Most installed EMRs in large hospital systems are not fully functional. Many do not have total functional cross hospital system compatible interfaces that would allow efficient flow of information. Most EMRs do not allow for real price transparency that can stimulate efficient use of healthcare system resources.
If the government requires physicians to buy an EMR by penalizing them, physicians will drop out of the Medicare program. The result will be the creation of a shortage of physicians. The government should make available a fully functional EMR free of charge. It should not require a capital outlay. Physicians would pay by the click monthly.
Without action by Congress, the report said, health costs will continue to soar, the number of people without insurance will rise by nearly one million a year, to a total of 54 million in 2019, and spending on health care will increase to 25 percent of the gross domestic product in 2025, up from 16 percent in 2007.
All agree that something must be done to repair the healthcare system.

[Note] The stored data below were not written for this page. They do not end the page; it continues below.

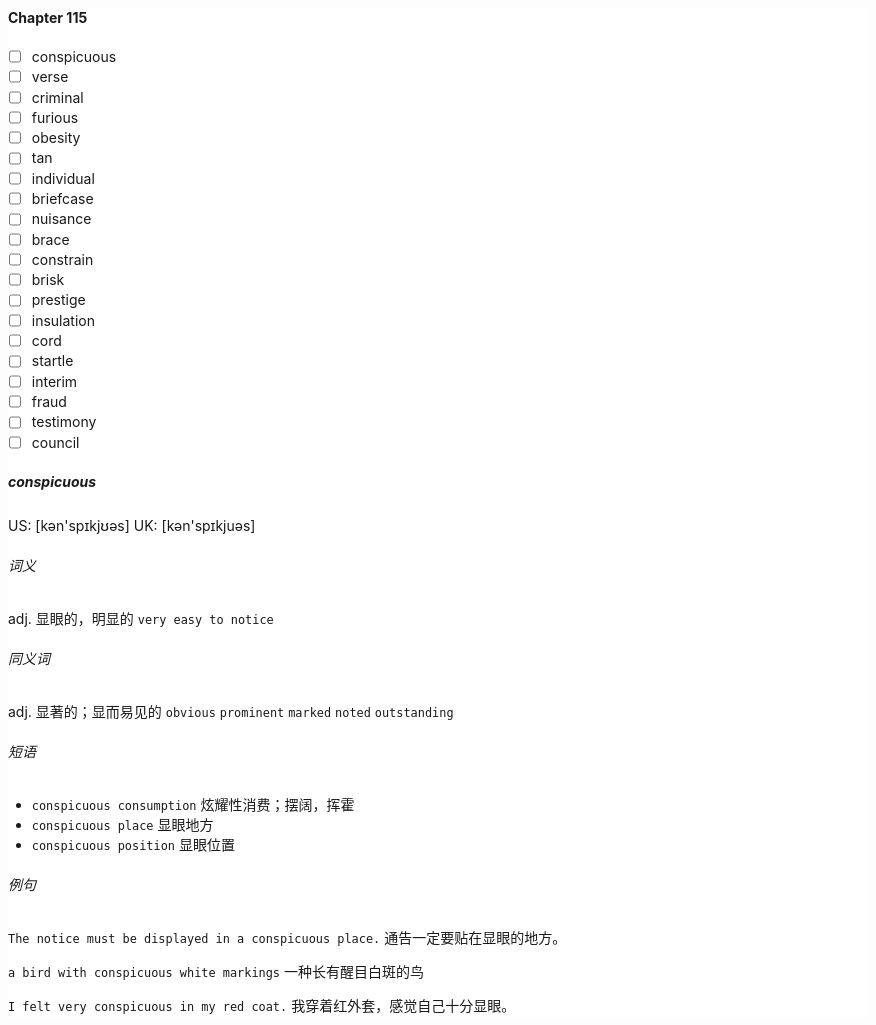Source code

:#### Chapter 115

- [ ] conspicuous
- [ ] verse
- [ ] criminal
- [ ] furious
- [ ] obesity
- [ ] tan
- [ ] individual
- [ ] briefcase
- [ ] nuisance
- [ ] brace
- [ ] constrain
- [ ] brisk
- [ ] prestige
- [ ] insulation
- [ ] cord
- [ ] startle
- [ ] interim
- [ ] fraud
- [ ] testimony
- [ ] council

##### conspicuous

US: [kən'spɪkjʊəs]
UK: [kən'spɪkjuəs]

###### 词义

adj. 显眼的，明显的
`very easy to notice`

###### 同义词

adj. 显著的；显而易见的
`obvious` `prominent` `marked` `noted` `outstanding`


###### 短语

- `conspicuous consumption` 炫耀性消费；摆阔，挥霍
- `conspicuous place` 显眼地方
- `conspicuous position` 显眼位置

###### 例句

`The notice must be displayed in a conspicuous place.`
通告一定要贴在显眼的地方。

`a bird with conspicuous white markings`
一种长有醒目白斑的鸟

`I felt very conspicuous in my red coat.`
我穿着红外套，感觉自己十分显眼。
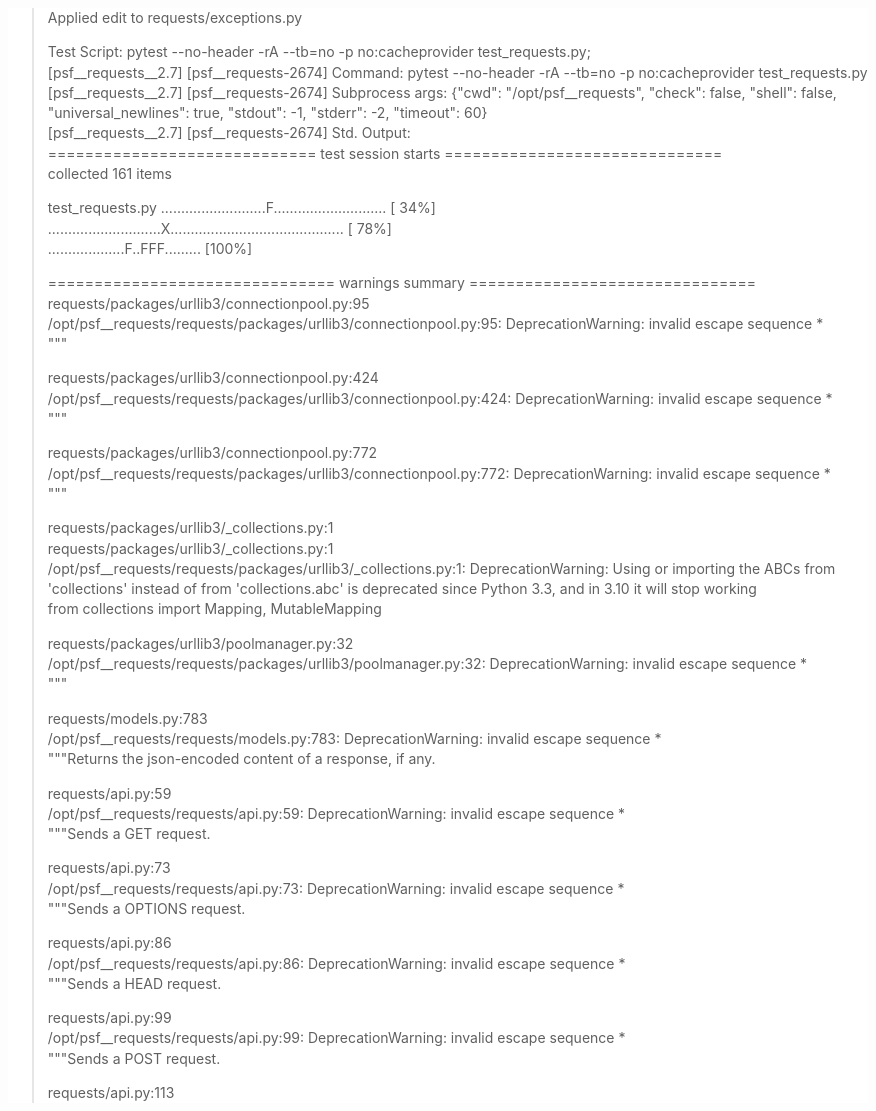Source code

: > Applied edit to requests/exceptions.py  
>   
> Test Script:  pytest --no-header -rA --tb=no -p no:cacheprovider test_requests.py;  
> [psf__requests__2.7] [psf__requests-2674] Command: pytest --no-header -rA --tb=no -p no:cacheprovider test_requests.py   
> [psf__requests__2.7] [psf__requests-2674] Subprocess args: {"cwd": "/opt/psf__requests", "check": false, "shell": false, "universal_newlines": true, "stdout": -1, "stderr": -2, "timeout": 60}   
> [psf__requests__2.7] [psf__requests-2674] Std. Output:  
> ============================= test session starts ==============================  
> collected 161 items  
>   
> test_requests.py ..........................F............................ [ 34%]  
> ............................X........................................... [ 78%]  
> ...................F..FFF.........                                       [100%]  
>   
> =============================== warnings summary ===============================  
> requests/packages/urllib3/connectionpool.py:95  
>   /opt/psf__requests/requests/packages/urllib3/connectionpool.py:95: DeprecationWarning: invalid escape sequence \*  
>     """  
>   
> requests/packages/urllib3/connectionpool.py:424  
>   /opt/psf__requests/requests/packages/urllib3/connectionpool.py:424: DeprecationWarning: invalid escape sequence \*  
>     """  
>   
> requests/packages/urllib3/connectionpool.py:772  
>   /opt/psf__requests/requests/packages/urllib3/connectionpool.py:772: DeprecationWarning: invalid escape sequence \*  
>     """  
>   
> requests/packages/urllib3/_collections.py:1  
> requests/packages/urllib3/_collections.py:1  
>   /opt/psf__requests/requests/packages/urllib3/_collections.py:1: DeprecationWarning: Using or importing the ABCs from 'collections' instead of from 'collections.abc' is deprecated since Python 3.3, and in 3.10 it will stop working  
>     from collections import Mapping, MutableMapping  
>   
> requests/packages/urllib3/poolmanager.py:32  
>   /opt/psf__requests/requests/packages/urllib3/poolmanager.py:32: DeprecationWarning: invalid escape sequence \*  
>     """  
>   
> requests/models.py:783  
>   /opt/psf__requests/requests/models.py:783: DeprecationWarning: invalid escape sequence \*  
>     """Returns the json-encoded content of a response, if any.  
>   
> requests/api.py:59  
>   /opt/psf__requests/requests/api.py:59: DeprecationWarning: invalid escape sequence \*  
>     """Sends a GET request.  
>   
> requests/api.py:73  
>   /opt/psf__requests/requests/api.py:73: DeprecationWarning: invalid escape sequence \*  
>     """Sends a OPTIONS request.  
>   
> requests/api.py:86  
>   /opt/psf__requests/requests/api.py:86: DeprecationWarning: invalid escape sequence \*  
>     """Sends a HEAD request.  
>   
> requests/api.py:99  
>   /opt/psf__requests/requests/api.py:99: DeprecationWarning: invalid escape sequence \*  
>     """Sends a POST request.  
>   
> requests/api.py:113  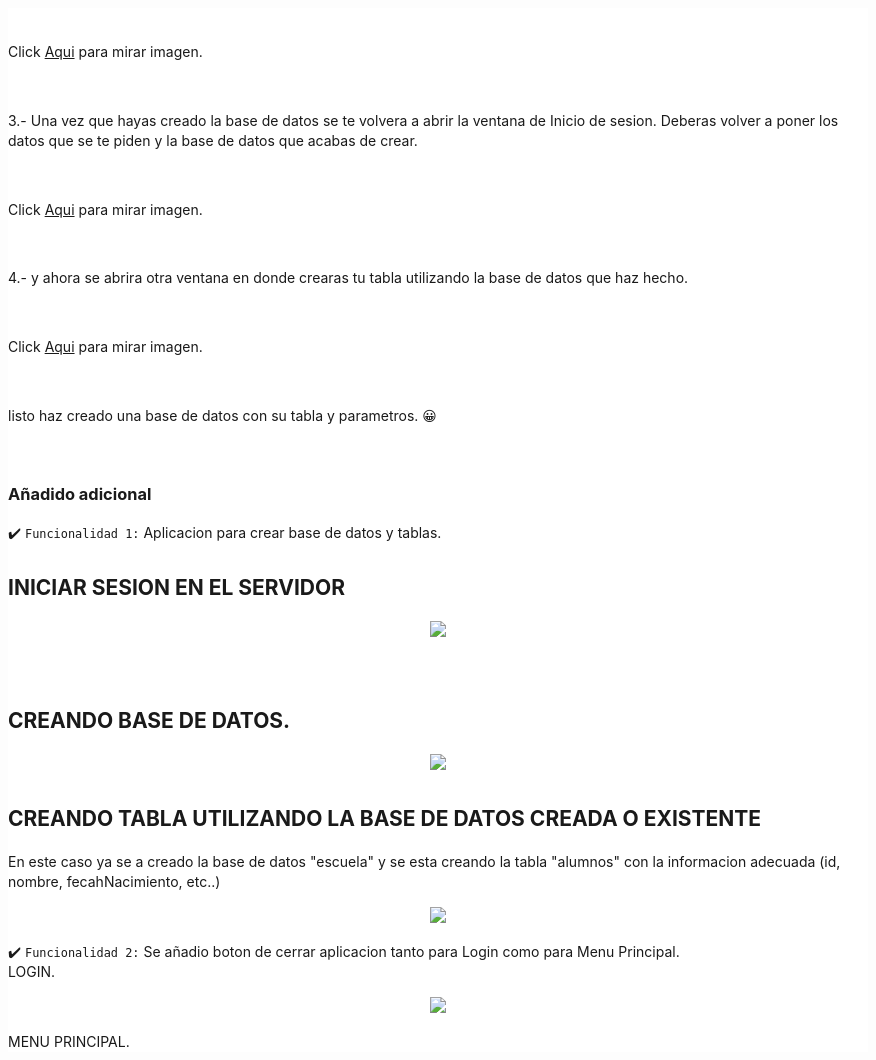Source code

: <br>

Click [Aqui](#creando-base-de-datos) para mirar imagen.

<br>

3.- Una vez que hayas creado la base de datos se te volvera a abrir la ventana de Inicio de sesion. Deberas volver a poner los datos que se te piden y la base de datos que acabas de crear.

<br>

Click [Aqui](#iniciar-sesion-en-el-servidor) para mirar imagen.

<br>

4.- y ahora se abrira otra ventana en donde crearas tu tabla utilizando la base de datos que haz hecho.

<br>

Click [Aqui](#creando-tabla-utilizando-la-base-de-datos-creada-o-existente) para mirar imagen.

<br>


listo haz creado una base de datos con su tabla y parametros. 😀 

<br>

### Añadido adicional

:heavy_check_mark: `Funcionalidad 1:` Aplicacion para crear base de datos y tablas.<br>

## INICIAR SESION EN EL SERVIDOR
<p align="center" >
     <img width="700" heigth="700" src="https://user-images.githubusercontent.com/75176552/236652548-00b092ab-ce72-4745-9869-3eed455a4bbe.png">
</p>
<br>

## CREANDO BASE DE DATOS.
<p align="center" >
     <img width="700" heigth="700" src="https://user-images.githubusercontent.com/75176552/236652602-5caf77df-f2ff-4c3c-a6da-c7e054c6360b.png">
</p>

## CREANDO TABLA UTILIZANDO LA BASE DE DATOS CREADA O EXISTENTE
En este caso ya se a creado la base de datos "escuela" y se esta creando la tabla "alumnos" con la informacion adecuada (id, nombre, fecahNacimiento, etc..)

<p align="center" >
     <img width="700" heigth="700" src="https://user-images.githubusercontent.com/75176552/236653027-44c6a421-caa6-4288-abd2-8137d52f2fcd.png">
</p>

:heavy_check_mark: `Funcionalidad 2:` Se añadio boton de cerrar aplicacion tanto para Login como para Menu Principal. <br>
LOGIN.
<p align="center" >
     <img width="700" heigth="700" src="https://user-images.githubusercontent.com/75176552/236645628-164bdb69-9a1d-48b4-9b0e-ca7a0b78e79c.png">
</p>
MENU PRINCIPAL.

The Congressional Budget Office (CBO) must work with the data they have even if the data is incomplete. CBO’s estimates are modest. During our present economic recession I think the number of uninsured will rise to 54 million by the end of 2009, not in ten years.
“Lawmakers from both parties said they would pay close attention to the cost of new federal subsidies for health coverage because these subsidies — unlike the one-time bailouts for banks and other financial institutions — would be recurring federal obligations for years to come.”
A large problem is that all the proposals would force a stakeholder to do something. In order to accomplish real change the government needs to provide incentives for stakeholders, not mandates. Historically, mandates never work.
1. Requiring employers to provide health insurance to their employees.
1a. or pay a fee to the federal government would bring in $47 billion of new federal revenue in the next 10 years, the report said.
The savings of 4.7 billion dollars a year is insignificant in a healthcare system that has 150 billion dollars of administrative waste a year. The government should go after the administrative waste.
A proposal to establish a national insurance pool for people who cannot obtain coverage on their own in the individual market would cost $16 billion in the next decade in subsidies.
The real issue is the need to put the individual market on a level playing field with the group market. Secondly, it is essential consumers be in charge of their healthcare dollar. Presently the healthcare dollar is owned by the healthcare insurance industry. Ownership of the healthcare dollar will remain with the healthcare insurance industry in a President-elect Obama’s administration.
Mr. Obama and many other Democrats want the government to negotiate with drug manufacturers to get lower prices for Medicare beneficiaries.
This is an important action. Medicare Part D is a structural disaster. Medicare Part D has to be restructured to be in favor of the consumer, not the healthcare insurance industry. Part D was a good idea turned into an overpriced plan. The plan does not improve patient compliance because patients cannot afford the medication. The result is that it will not decrease the complication rate of chronic disease.
But the budget office said Medicare could save $110 billion in the next 10 years if Congress simply imposed a form of price controls, requiring drug makers to provide the government with a 15 percent rebate, or discount, on brand-name drugs covered by the new Part D of Medicare.
Historically price controls do not work. Incentives and competition work, if Medicare Part D was structured correctly there would be no overcharging for medication.
Under the current proposals the saving would be insignificant compared to the rising cost because President-elect Obama’s team is trying to fix the wrong things.
Doing what they are proposing is going to result in a more expensive healthcare system. The result will be cost overruns and a decrease in access to care and quality of care.
We have all experienced inefficient government rules and regulations. We must brace ourselves for the worse and start understanding the deficiencies now so we can speak out with one voice.